▶ **Your task**: Report every line of the data below that contains the word "each".

▶ **Records**:

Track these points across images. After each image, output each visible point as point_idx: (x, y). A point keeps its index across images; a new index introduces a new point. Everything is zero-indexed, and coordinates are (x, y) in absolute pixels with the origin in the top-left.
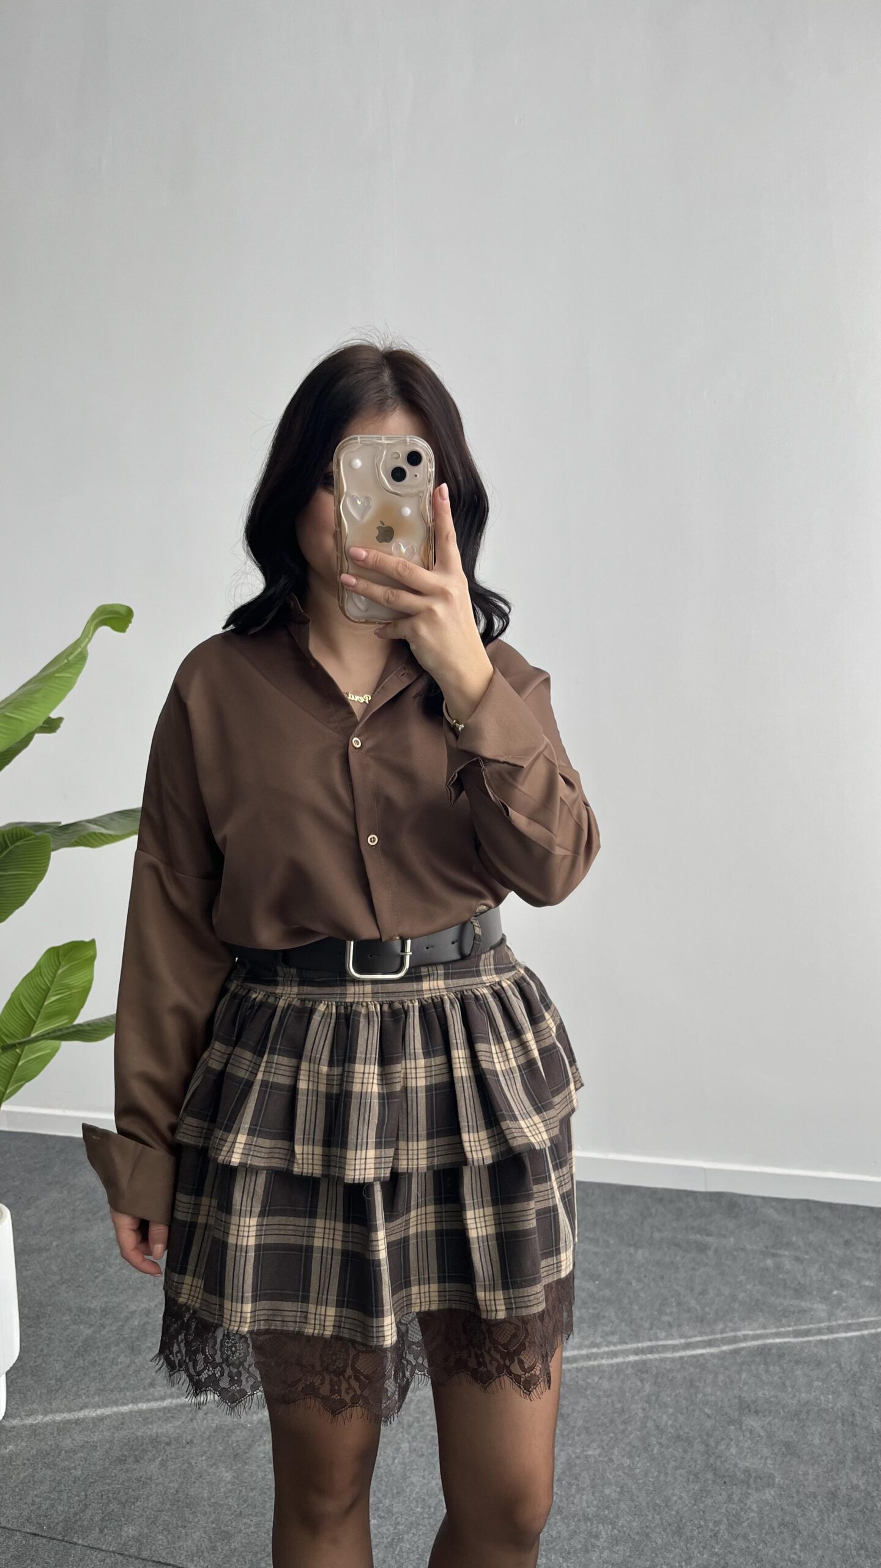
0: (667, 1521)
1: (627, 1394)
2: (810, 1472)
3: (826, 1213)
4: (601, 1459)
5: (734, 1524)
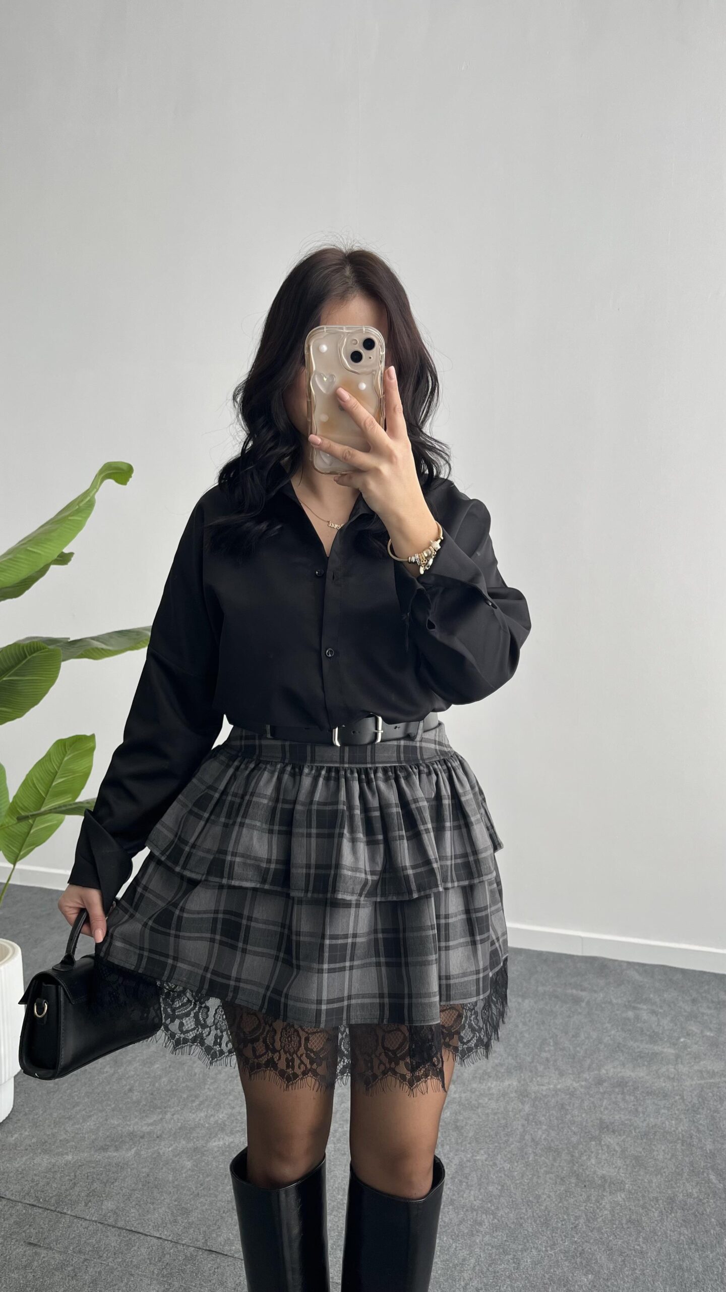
0: (537, 1214)
1: (511, 1113)
2: (655, 1181)
3: (679, 976)
4: (487, 1163)
5: (590, 1219)
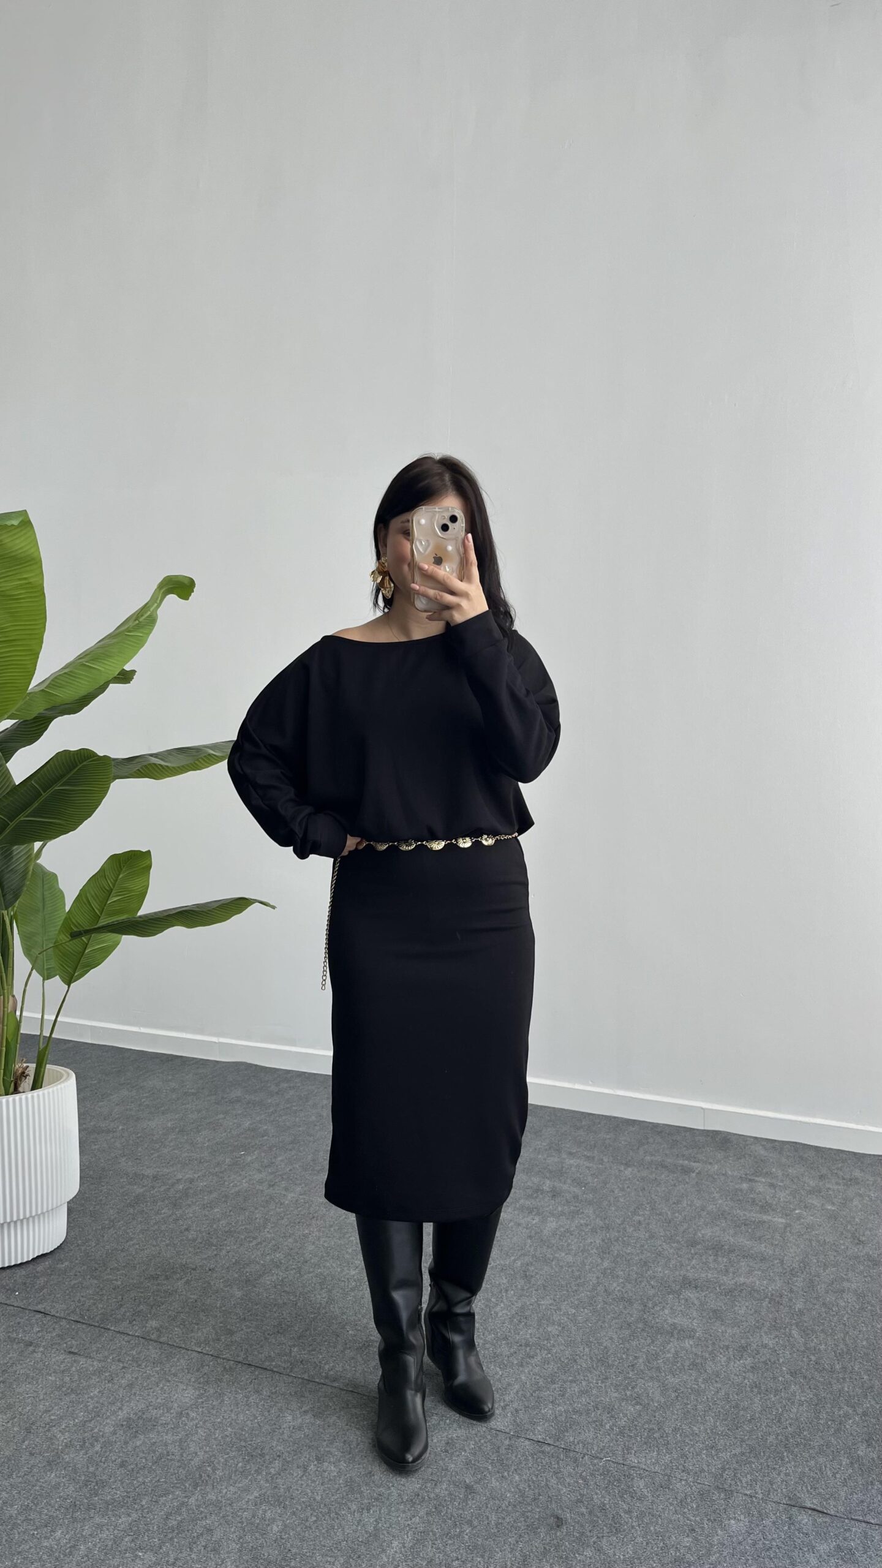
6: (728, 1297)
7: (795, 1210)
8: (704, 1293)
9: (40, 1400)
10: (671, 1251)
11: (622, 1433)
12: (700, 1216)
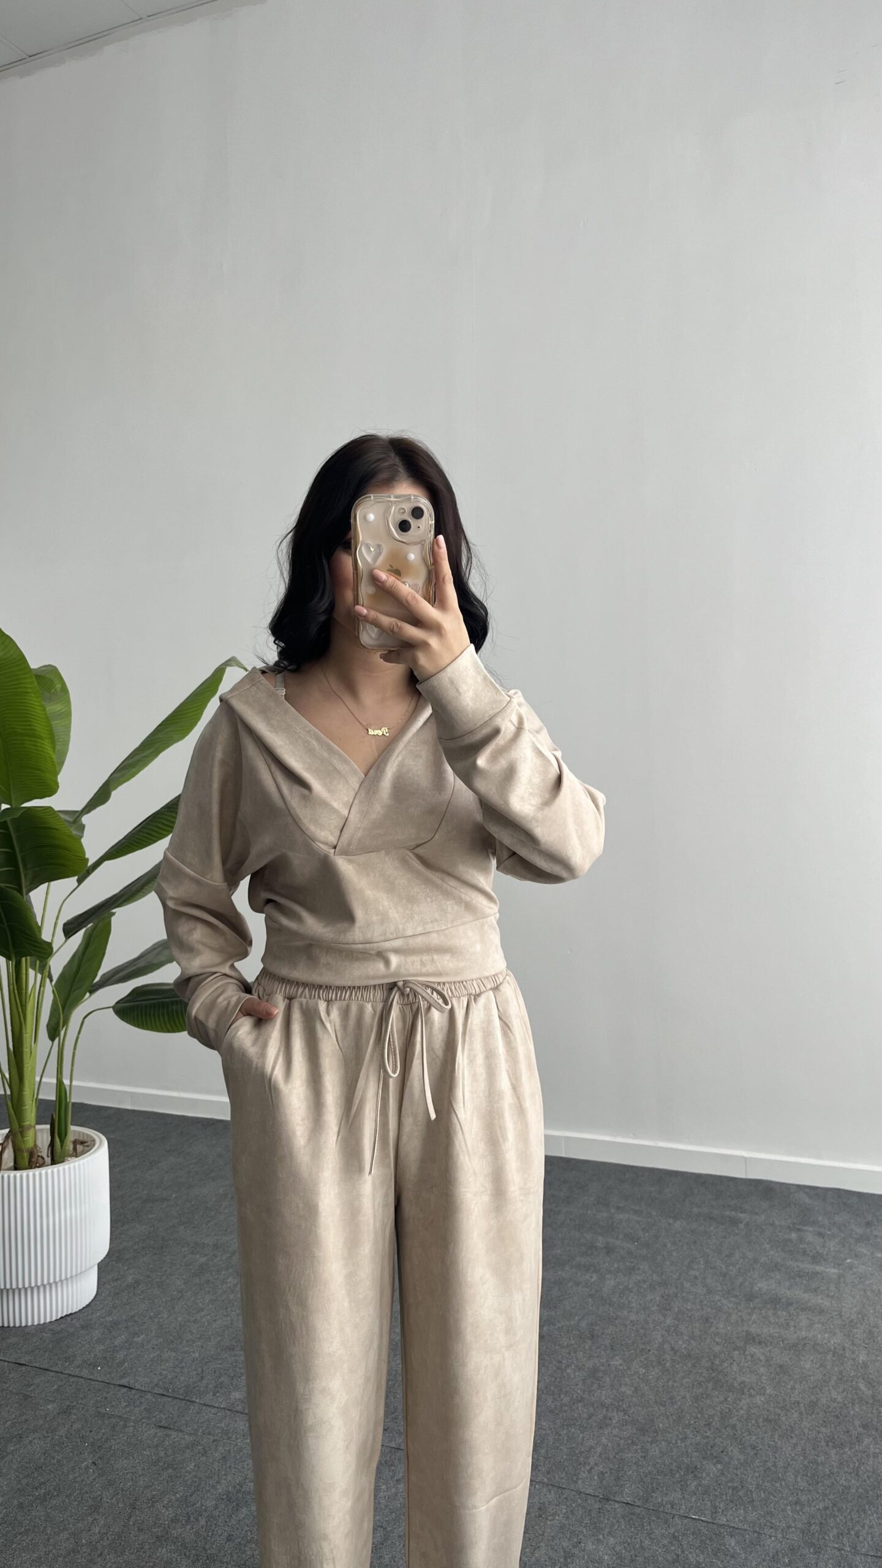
6: (792, 1352)
7: (846, 1259)
8: (769, 1348)
9: (140, 1476)
10: (731, 1305)
11: (706, 1492)
12: (754, 1269)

▶ **Exercise answer**:
Track these points across images. After each image, output each visible point as point_idx: (x, y). A point keeps its index across images; a new index introduces a new point. Everything is zero-indexed, and coordinates are (x, y) in absolute pixels with the origin in the top-left.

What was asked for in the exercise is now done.